Could you rewrite the lines starting at the one containing "subtitle INTRODUÇÃO [156, 764, 1167, 796]" and ending at the one containing "list Execução da", with "Pregão" replaced by "Concorrência" and nothing else changed?

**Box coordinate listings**
________________________
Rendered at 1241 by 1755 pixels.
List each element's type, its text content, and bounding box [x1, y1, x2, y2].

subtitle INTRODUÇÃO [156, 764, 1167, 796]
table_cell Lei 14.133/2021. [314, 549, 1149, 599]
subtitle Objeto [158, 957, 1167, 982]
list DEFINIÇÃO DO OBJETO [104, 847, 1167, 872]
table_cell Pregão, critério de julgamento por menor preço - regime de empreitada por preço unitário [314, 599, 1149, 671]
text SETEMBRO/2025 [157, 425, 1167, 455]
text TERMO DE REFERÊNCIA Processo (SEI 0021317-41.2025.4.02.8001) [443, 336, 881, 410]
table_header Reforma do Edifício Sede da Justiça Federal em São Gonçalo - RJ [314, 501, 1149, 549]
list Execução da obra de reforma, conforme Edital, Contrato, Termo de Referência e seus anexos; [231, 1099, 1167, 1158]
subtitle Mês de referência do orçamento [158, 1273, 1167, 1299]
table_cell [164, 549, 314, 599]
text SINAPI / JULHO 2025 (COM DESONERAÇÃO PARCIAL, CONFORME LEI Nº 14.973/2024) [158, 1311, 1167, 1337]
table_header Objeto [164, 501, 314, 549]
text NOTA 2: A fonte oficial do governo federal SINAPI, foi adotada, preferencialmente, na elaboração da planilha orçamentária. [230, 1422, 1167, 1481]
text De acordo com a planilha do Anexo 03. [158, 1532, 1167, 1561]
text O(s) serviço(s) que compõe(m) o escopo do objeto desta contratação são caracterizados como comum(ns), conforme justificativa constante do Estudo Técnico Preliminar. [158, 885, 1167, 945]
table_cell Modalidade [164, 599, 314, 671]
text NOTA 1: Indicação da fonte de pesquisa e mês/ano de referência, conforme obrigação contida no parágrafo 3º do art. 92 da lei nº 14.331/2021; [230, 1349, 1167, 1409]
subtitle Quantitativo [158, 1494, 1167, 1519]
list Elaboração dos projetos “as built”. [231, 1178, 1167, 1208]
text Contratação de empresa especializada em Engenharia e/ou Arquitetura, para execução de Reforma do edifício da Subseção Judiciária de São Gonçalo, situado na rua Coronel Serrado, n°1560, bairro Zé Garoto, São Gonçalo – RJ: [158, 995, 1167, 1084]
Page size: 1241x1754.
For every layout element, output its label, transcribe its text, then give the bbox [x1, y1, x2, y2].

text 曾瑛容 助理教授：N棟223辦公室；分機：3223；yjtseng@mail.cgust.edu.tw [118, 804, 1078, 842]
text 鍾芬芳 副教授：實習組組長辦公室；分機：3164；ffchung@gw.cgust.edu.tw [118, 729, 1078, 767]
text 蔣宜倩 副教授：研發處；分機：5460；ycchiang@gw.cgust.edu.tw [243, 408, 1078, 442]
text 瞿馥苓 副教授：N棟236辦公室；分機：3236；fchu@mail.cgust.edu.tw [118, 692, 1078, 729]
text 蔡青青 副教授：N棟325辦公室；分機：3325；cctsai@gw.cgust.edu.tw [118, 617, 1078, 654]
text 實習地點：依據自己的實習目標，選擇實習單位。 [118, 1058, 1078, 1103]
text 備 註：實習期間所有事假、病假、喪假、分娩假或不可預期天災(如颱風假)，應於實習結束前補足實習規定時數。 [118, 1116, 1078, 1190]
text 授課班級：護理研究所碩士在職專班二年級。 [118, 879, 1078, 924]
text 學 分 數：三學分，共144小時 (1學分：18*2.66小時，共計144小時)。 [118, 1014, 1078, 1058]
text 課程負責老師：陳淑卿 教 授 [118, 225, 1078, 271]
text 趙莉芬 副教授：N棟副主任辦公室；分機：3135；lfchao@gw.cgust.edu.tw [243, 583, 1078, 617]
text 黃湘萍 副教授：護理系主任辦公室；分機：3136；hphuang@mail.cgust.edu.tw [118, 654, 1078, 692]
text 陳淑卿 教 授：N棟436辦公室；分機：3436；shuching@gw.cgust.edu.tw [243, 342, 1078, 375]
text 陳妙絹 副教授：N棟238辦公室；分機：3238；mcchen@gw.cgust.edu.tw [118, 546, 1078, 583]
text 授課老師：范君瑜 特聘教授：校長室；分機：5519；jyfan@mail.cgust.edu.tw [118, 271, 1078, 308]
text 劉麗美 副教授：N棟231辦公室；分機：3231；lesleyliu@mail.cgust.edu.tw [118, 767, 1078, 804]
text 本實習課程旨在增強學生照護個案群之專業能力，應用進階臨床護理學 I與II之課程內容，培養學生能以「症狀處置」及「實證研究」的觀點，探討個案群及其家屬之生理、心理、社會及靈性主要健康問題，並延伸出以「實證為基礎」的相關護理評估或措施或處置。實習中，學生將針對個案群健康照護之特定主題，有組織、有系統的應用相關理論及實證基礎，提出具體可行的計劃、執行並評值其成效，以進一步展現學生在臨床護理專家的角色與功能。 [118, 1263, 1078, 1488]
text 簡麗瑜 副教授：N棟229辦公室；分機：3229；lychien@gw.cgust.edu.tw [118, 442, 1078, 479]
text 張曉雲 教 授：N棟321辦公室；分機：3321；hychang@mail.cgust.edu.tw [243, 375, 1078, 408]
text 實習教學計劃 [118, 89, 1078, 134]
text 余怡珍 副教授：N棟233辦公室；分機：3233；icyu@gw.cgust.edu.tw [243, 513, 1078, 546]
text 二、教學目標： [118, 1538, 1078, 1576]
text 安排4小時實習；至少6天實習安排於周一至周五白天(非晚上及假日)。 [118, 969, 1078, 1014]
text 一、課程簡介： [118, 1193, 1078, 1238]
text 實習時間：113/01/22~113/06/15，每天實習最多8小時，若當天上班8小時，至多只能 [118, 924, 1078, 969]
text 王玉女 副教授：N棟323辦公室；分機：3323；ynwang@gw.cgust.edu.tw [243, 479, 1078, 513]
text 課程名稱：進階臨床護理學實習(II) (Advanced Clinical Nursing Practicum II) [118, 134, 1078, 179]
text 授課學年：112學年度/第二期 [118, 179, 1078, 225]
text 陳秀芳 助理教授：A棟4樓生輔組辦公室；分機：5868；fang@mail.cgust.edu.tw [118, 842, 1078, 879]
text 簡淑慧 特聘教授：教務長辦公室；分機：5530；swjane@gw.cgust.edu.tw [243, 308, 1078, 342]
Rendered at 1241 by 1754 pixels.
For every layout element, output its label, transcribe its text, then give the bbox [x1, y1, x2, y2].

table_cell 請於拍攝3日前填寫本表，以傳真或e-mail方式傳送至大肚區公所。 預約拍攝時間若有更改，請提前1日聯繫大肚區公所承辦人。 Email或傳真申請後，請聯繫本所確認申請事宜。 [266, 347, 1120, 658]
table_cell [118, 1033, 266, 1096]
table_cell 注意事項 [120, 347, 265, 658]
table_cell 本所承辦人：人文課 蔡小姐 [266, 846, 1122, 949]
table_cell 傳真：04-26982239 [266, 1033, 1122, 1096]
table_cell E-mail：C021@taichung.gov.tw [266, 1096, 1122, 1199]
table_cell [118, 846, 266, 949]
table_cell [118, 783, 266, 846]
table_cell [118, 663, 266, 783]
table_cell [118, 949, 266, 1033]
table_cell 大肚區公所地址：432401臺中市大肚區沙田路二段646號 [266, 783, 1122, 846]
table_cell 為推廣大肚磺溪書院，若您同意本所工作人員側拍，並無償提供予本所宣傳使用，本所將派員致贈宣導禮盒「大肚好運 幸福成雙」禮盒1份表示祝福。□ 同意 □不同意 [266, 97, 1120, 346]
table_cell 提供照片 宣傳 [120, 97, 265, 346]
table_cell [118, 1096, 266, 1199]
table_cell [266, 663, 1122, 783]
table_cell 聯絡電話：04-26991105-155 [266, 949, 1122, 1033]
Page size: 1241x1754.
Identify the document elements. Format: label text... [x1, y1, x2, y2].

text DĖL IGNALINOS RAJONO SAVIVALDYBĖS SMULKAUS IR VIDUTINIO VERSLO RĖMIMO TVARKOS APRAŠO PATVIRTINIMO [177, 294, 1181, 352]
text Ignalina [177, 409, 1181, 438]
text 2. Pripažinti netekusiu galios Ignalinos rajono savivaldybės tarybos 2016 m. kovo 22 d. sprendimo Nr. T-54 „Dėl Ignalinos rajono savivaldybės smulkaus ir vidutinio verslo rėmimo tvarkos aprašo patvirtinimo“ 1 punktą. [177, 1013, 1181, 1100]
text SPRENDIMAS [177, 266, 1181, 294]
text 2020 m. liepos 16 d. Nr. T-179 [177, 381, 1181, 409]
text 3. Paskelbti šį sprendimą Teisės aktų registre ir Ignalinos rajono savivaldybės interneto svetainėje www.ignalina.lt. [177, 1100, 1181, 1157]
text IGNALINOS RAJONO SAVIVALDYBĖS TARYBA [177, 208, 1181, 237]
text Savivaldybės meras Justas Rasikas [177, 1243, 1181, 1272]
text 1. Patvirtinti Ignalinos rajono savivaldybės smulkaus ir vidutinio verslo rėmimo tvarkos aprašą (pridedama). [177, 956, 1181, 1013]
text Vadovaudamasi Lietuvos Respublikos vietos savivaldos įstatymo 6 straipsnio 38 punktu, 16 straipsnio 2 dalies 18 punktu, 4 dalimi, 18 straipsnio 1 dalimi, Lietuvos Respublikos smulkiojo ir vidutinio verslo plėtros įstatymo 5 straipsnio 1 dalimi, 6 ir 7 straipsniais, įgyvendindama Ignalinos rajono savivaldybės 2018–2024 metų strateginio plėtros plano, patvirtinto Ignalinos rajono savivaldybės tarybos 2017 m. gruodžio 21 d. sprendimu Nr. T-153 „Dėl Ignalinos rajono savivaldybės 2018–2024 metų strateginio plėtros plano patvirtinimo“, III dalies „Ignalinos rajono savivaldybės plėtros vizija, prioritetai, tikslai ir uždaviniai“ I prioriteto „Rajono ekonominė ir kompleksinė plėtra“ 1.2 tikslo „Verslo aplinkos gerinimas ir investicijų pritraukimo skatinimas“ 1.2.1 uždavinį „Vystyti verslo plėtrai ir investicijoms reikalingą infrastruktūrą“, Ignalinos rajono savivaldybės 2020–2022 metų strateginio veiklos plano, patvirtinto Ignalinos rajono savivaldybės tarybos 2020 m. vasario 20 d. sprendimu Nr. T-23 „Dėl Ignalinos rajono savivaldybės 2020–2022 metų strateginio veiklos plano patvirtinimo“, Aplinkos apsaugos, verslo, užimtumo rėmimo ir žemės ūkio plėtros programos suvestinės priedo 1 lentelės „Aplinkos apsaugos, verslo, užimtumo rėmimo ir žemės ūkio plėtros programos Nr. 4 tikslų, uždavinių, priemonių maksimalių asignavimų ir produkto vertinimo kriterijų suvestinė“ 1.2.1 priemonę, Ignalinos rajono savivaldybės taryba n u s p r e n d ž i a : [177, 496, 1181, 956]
________________________
**Result of this task**
subtitle INTRODUÇÃO [156, 764, 1167, 796]
table_cell Lei 14.133/2021. [314, 549, 1149, 599]
subtitle Objeto [158, 957, 1167, 982]
list DEFINIÇÃO DO OBJETO [104, 847, 1167, 872]
table_cell Concorrência, critério de julgamento por menor preço - regime de empreitada por preço unitário [314, 599, 1149, 671]
text SETEMBRO/2025 [157, 425, 1167, 455]
text TERMO DE REFERÊNCIA Processo (SEI 0021317-41.2025.4.02.8001) [443, 336, 881, 410]
table_header Reforma do Edifício Sede da Justiça Federal em São Gonçalo - RJ [314, 501, 1149, 549]
list Execução da obra de reforma, conforme Edital, Contrato, Termo de Referência e seus anexos; [231, 1099, 1167, 1158]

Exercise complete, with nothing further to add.